Мы клянемся любимой Отчизне: Расстояньям и тьме вопреки…

— Помню, — подхватил Фимка, поднимая кулак:

Будут светочем в море и в жизни Лишь советской земли маяки!

— Смотри, Фимка! Это уже не игра.

— Что ты, Капитан! — ударил себя кулаком в грудь Фимка. — Хочешь, я клятву кровью напишу? Хочешь?

— Не надо. Свою кровь побереги, чужой — докажи верность клятве…

— Ой, Капитан! — У Фимки сверкнули в глазах слезы. — Слышь, Капитан! Двинь меня по морде. Ну, двинь, пожалуйста! Чтобы искры из глаз…

— Тише, ты! — строго оборвал его Яша.

…Оказывается, Фимка тоже пружинкой вился. Только теперь он уже был не Фимка Бомм, а Николай Баков — жил по документам погибшего под бомбежкой соседкиного сына.

— А Ленка? — спросил Яша о Фимкиной сестре.

— Она фамилию менять не хочет, говорит: за эстонку сойду. У нас мать вправду была эстонкой.

— Как же: брат — Баков, русский, а сестра — Бомм, эстонка? Тоже мне — конспираторы!

— А она теперь уже не сестра мне. Просто — квартирантка. Бабка-то наша умерла, мы с соседкой, Баковой, жилплощадь объединили: я сыном стал, она квартиранткой.

— Другие соседи — надежные? Не продадут?

— Нет, Кухня-то на двоих была: соседка с бабкой. Теперь у нас — отдельная квартира. А во дворе меня боятся, я ведь… — Фимка запнулся, покраснел. — Я ведь в полиции работаю…

— Как в полиции? — насторожился Яша.

— Так… — чертыхнулся Фимка. — Заставили подонки полицейский участок ремонтировать. Был бы я один, веришь — не веришь, повесился бы, но руки паскудить не стал бы. Но Лена… Ей же что-то кушать надо! И так светится вся!.. Я им электропроводку оборудую… Да еще на беду приглянулся этой шкуре, Борисову. Узнал, гад, что я умею на машинке печатать, и пристал: иди да иди к нему секретарем! Как же — комиссар полиции, без секретаря не может!.. Ну, насчет секретаря — дулю с маком. А проводочку я им устрою, насидятся они у меня в темноте. Жаль взрывчатки нет, а то господин комиссар со всем синклитом взлетел бы у меня, как на Маразлиевской…

— И думать не смей проводку портить, — перебил его Яша. — Подумаешь, диверсия: пару раз полицейский участок без света останется! А тебя повесят на Новом базаре. Видел там виселицы?.. И насчет секретарства — не торопись отказываться.
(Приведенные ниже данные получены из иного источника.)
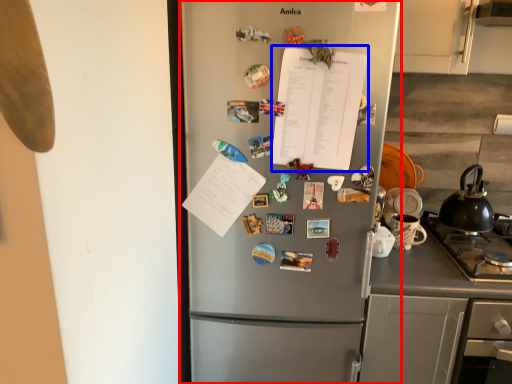
Question: Which point is closer to the camera, refrigerator (highlighted by a red box) or notebook (highlighted by a blue box)?

Choices:
 (A) refrigerator
 (B) notebook

Answer: (A)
Может, придется еще тебе перед тем Борисовым на пузе ползать, чтобы войти в доверие. Если хочешь быть настоящим бойцом, делай не то, что хочется, а то, что надо. Понял?..

И все же пришлось ребятам для отвода глаз разыграть потасовку: со стороны поглядеть, можно подумать, в клочья разнесут друг друга. А Фимка просит:

— Капитан, ну двинь же ты меня хоть раз по-настоящему, для профилактики. Я ведь в самом деле хотел тебя укокошить.